# PROBLEM REQUIREMENTS
Exclude the pictures, then restate every entry below exactly.

# AVAILABLE RECORDS
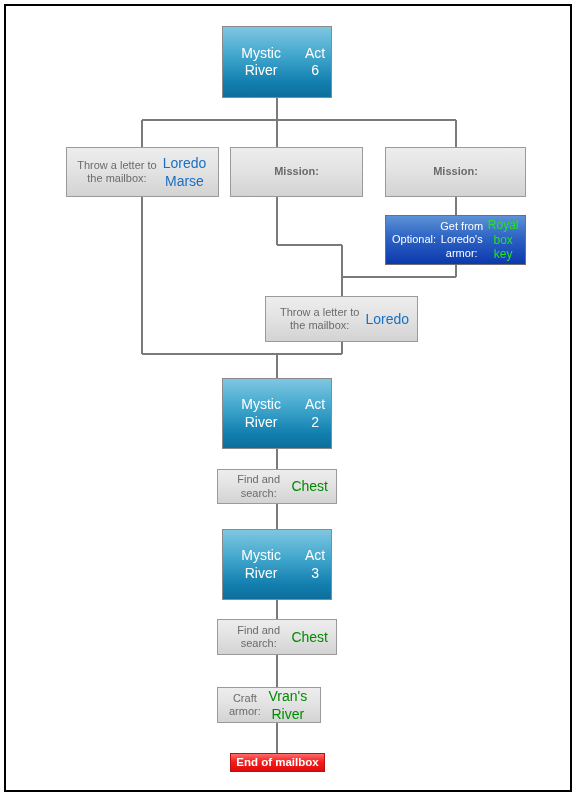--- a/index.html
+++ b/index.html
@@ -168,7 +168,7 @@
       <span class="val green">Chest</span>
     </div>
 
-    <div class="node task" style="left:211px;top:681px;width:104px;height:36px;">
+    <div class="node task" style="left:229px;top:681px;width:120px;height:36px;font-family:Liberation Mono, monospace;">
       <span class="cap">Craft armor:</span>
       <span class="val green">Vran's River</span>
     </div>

# ANSWER TO THIS TASK
--- a/index.html
+++ b/index.html
@@ -168,7 +168,7 @@
       <span class="val green">Chest</span>
     </div>
 
-    <div class="node task" style="left:211px;top:681px;width:104px;height:36px;">
+    <div class="node task" style="left:229px;top:681px;width:120px;height:36px;font-family:Liberation Mono, monospace;">
       <span class="cap">Craft armor:</span>
       <span class="val green">Vran's River</span>
     </div>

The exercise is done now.